If you are an educator, you may now be thinking, “Well, those kids should have 504 plans!”  For those of you who are not in education, a 504 plan is a legal document that outlines the accommodations a student needs to be successful in the classroom.  Students are eligible for a 504 plan if their disability does not require specialized instruction, but who need some “extra” things to reach their potential in the classroom.

In every school district in which I’ve worked, there has been great resistance to developing 504 plans.  I asked one superintendent why he would tell me to not allow 504 plans.  He said it would mean too much pressure on teachers and gave parents too much ammunition to “helicopter” their children, to not allow the children to learn without the parent hovering over them.

Yes, a 504 plan does require school districts and teachers to provide those accommodations to students.  It does allow parents and others to hold teachers accountable for those accommodations.  Yes, it does allow parents to legally advocate for their children.  And why shouldn’t educators be willing provide those accommodations?

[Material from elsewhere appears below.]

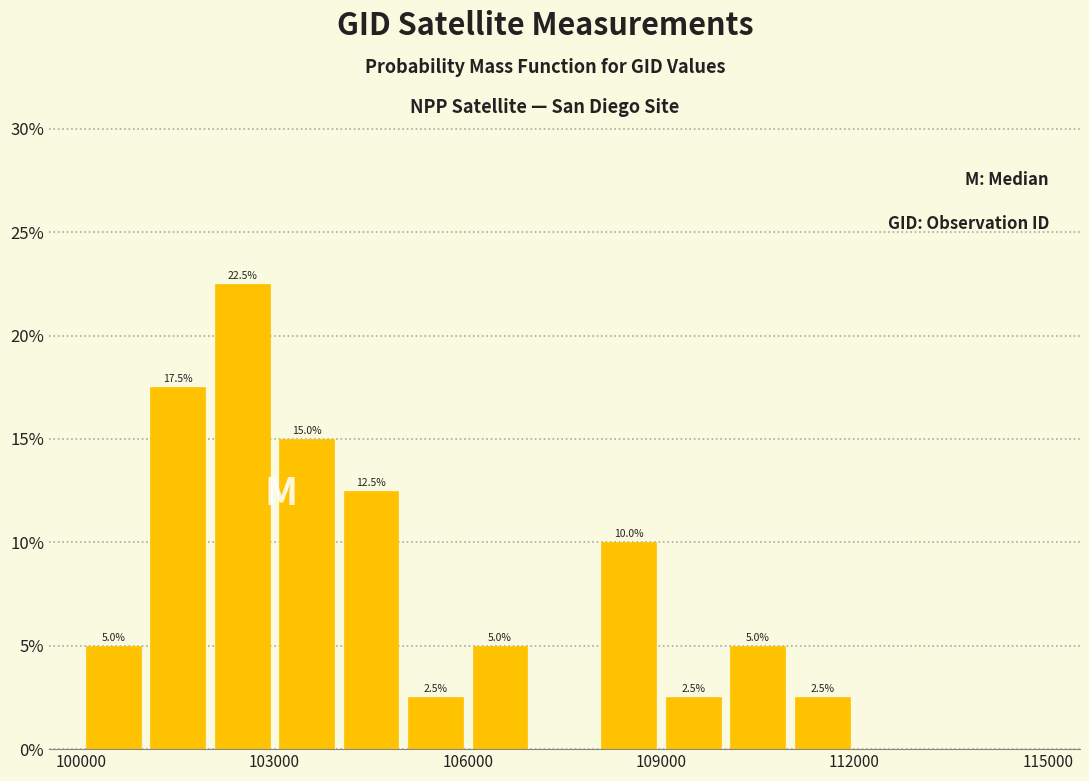

Read against the x-axis, roughly where is the centre of the tallest bar?

102500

If teachers have not received training in how to best work with a child with a 504 plan, they should be encouraged to get that training.  The school district should provide that training.  If the parent is willing to work with the teacher, the teacher should not be shamed by the school district or the parent.  I know from experience a four year degree does not allow enough time to learn everything a teacher needs to know!

The real point here is that we don’t know who does and who does not have a disability.  We should not wait to provide accommodations until someone asks.  We should not assume everyone around us is completely able-bodied.  If we aspire to being a kinder society, we should assume someone in any given group will need some accommodation.  And we should provide those accommodations without someone asking us to do it, without the law forcing us to do it, and without shaming the persons who need them.

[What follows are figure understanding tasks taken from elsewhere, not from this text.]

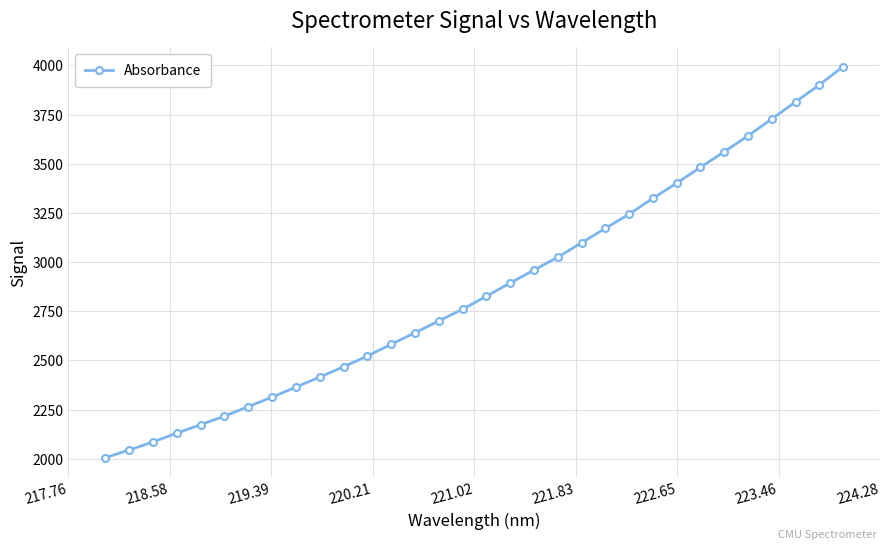

How many data points are less than 2826?

16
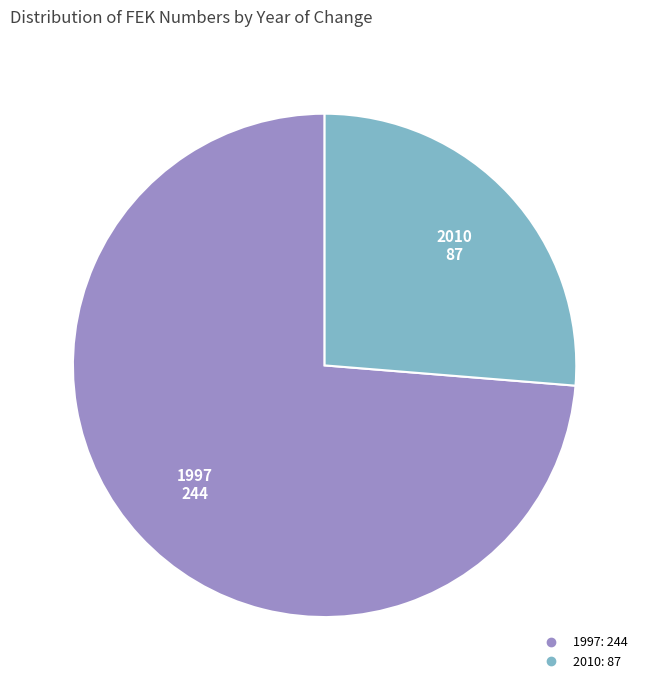

How many slices are in this pie chart?

2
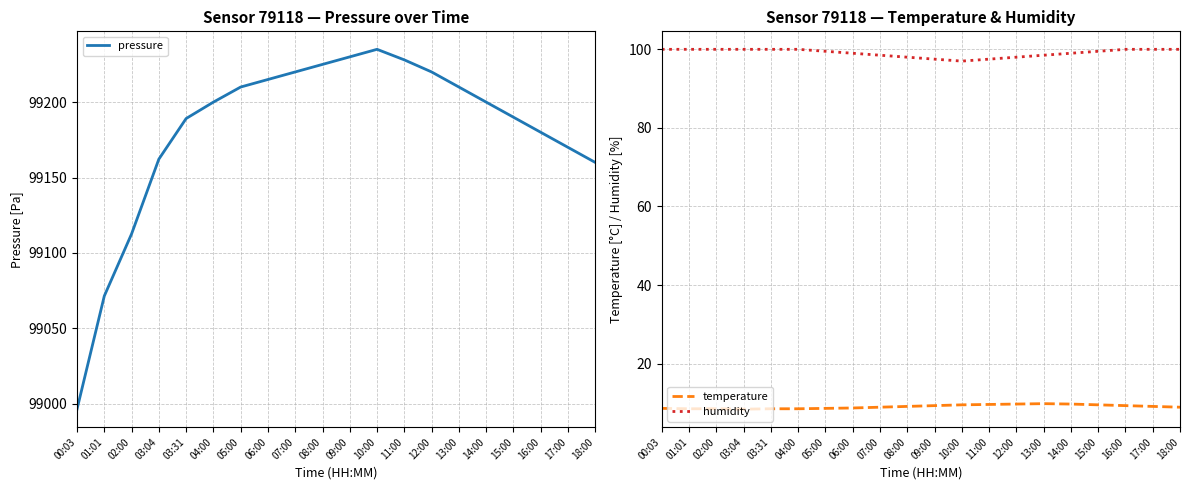

Which series has the widest spread of values?

pressure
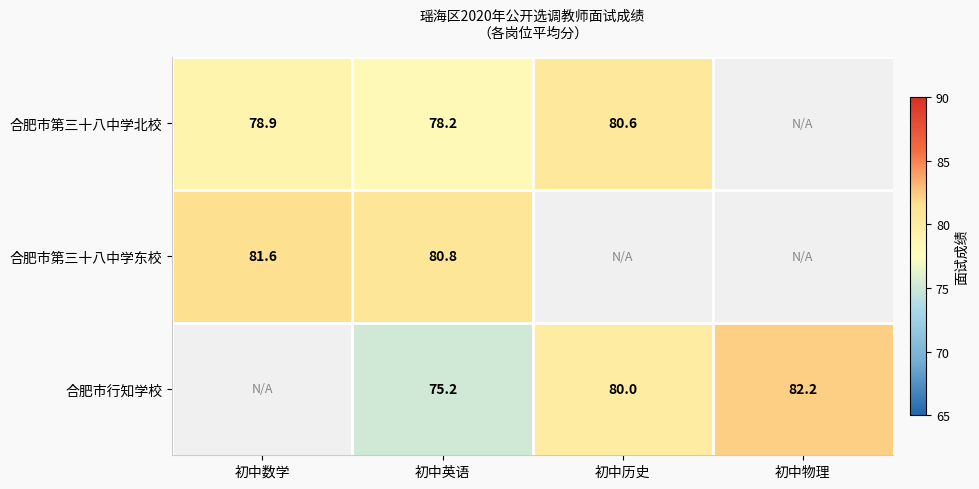

What is the difference between the 合肥市行知学校 values at 初中历史 and 初中英语?

4.8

So the next time I say, “Pardon me, I didn’t hear what you said”, please just look at me and repeat it.  Don’t sigh, or roll your eyes.  Don’t raise the volume of your voice and talk to me like I’m not bright.  Don’t make me always have to fight to be able to know what is going on.  And, frankly, don’t always make me ask!

When you come right down to it, all I’m asking for is to be treated with dignity and welcome.  I think I deserve it and I think everyone else deserves it too!